24 Gennaio 2000
Alias

Clarice Lispector, lettere sul bordo della vita

Giulia Siviero

Camminò sul brodo della vita, senza timore, “nuda e scalza e a mani e vuote”. Come una creatura dal cuore selvaggio che seppe entrare “nel tessuto proibito della vita”. Il figlio disse di lei che era un incrocio tra una tigre e un cervo. Clarice Lispector fu allo stesso tempo pietosa e spietata, presente e “altrove”, come solo chi non ha timore di sporgersi può essere. Lo fu attraverso gli occhi delle donne cui diede corpo, nei romanzi e nei racconti per i quali è considerata la più grande scrittrice brasiliana del Novecento. E lo fu nella vita, penetrando nei segreti dell’anima per ritrovare un luogo che andasse oltre l’individualità: “È fino a me dove vado. E da me esco per vedere. Vedere cosa? Vedere ciò che esiste”. Perché, aderire totalmente e immediatamente al reale è, per lei, “il massimo della spiritualità, l’unico modo in cui lo spirito può vivere”. Attraverso non le “ruote giganti” dell’esistenza, ma quelle minute, impercettibili: “gatti che entrano dalla finestra, capelli che cadono in primavera”. Ecco perché, ne La passione secondo G.H., forse il suo capolavoro, è nella visione di uno scarafaggio che scopre la trascendenza.
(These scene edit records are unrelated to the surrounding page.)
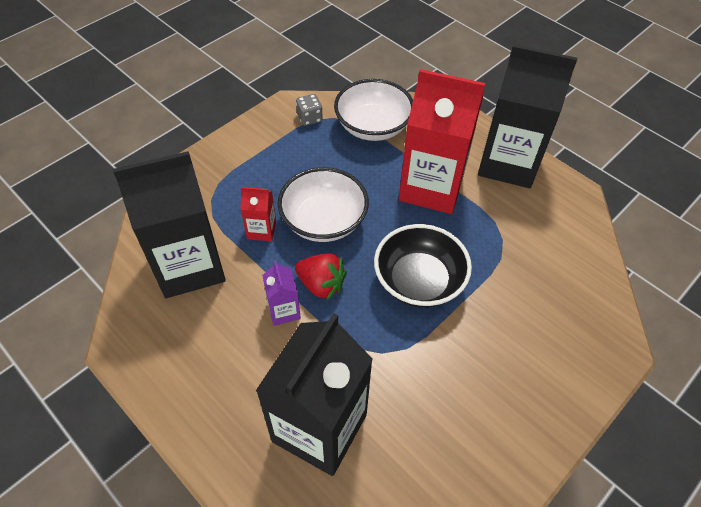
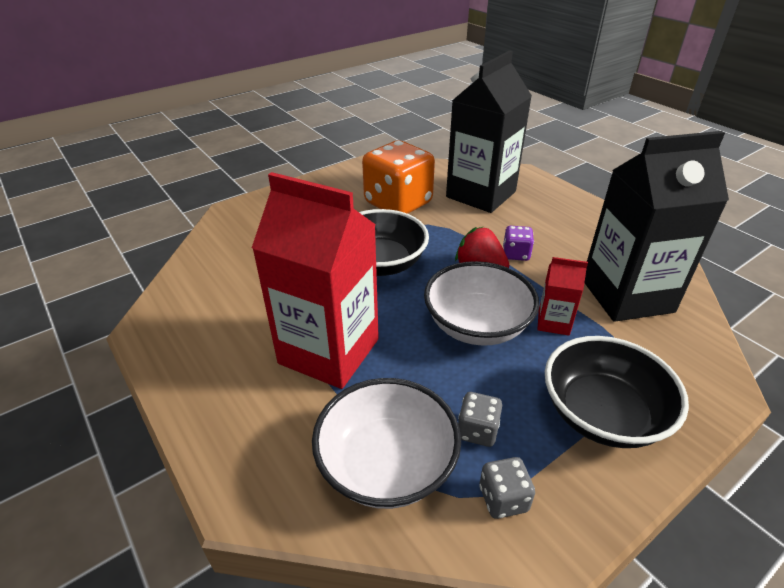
camera: 170 degrees left, 15 degrees down
(244, 164) = (602, 414): none -> black bowl
(284, 311) = (516, 254): purple carton -> purple dice
(323, 147) = (477, 430): none -> grey dice
(425, 391) = (398, 203): none -> orange dice
(508, 163) = (204, 373): black carton -> none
Ecco perché, nell’ingoiare la materia biancastra (come il latte materno?) che ne fuoriesce dal corpo, scavalca la vita singolare.
Ponendosi fuori dalla misura umana e di fronte a ciò che non ha forma, consapevole che ciascuno incarna per un momento, per il tempo di una vita, quel flusso che sta prima, ancor prima dell’inizio. Ma la nientificazione dell’io, la perdita di sé (percorso mistico?) in cui Clarice Lispector ci trascina, non è mai mortifera attrazione per il nulla, bensì vertiginosa e amorevole consapevolezza di appartenere alla radice della vita. E che l’ha fatta sentire in vita sempre, “poco importa se propriamente io – scrive – non la cosa che ho deciso di chiamare convenzionalmente io. Io ero sempre stata in vita”. L’estraneità, la dissidenza, il torcere ciò che si è irrigidito, il disprezzo di un mondo “tutto uguale”, sono il cuore selvaggio di Clarice. Che pulsa anche nelle lettere, irrinunciabili, de La vita che non si ferma (Archinto, pp. 98, € 17,00). La vita che non si ferma fu la sua che, nomade a seguito del marito diplomatico, visse sempre altrove: “Tutto è senza radici”, confessa. la vita che non si ferma fu la sua, che non si arrese mai a una de-finizione, finzione e fine allo stesso tempo: “Giuro su Dio – scrive alla sorella minore – che se ci fosse un cielo, una persona che si è sacrificata per codardia verrà punita e andrà all’inferno. Chissà se una vita tiepida non venga punita per il suo stesso tepore. Prendi per te ciò che ti appartiene, e ciò che ti appartiene è tutto quel che la tua vita esige. Sembra una morale amorale. Ma quel che davvero è immorale è avere desistito da te stessa”. Ciò che Clarice Lispector ci offre sono un mondo e un linguaggio che rompono le regole del simbolico e fanno esplodere la sintassi. Ciò che ci offre è la possibilità di stare sulla soglia, tessere una trama che si riverbera nelle forme altre. Nessun prato è mai stato verde per Clarice. E nessun cielo azzurro. Perché lì, sul bordo della vita, un prato non è mai verde. Un cielo, mai azzurro.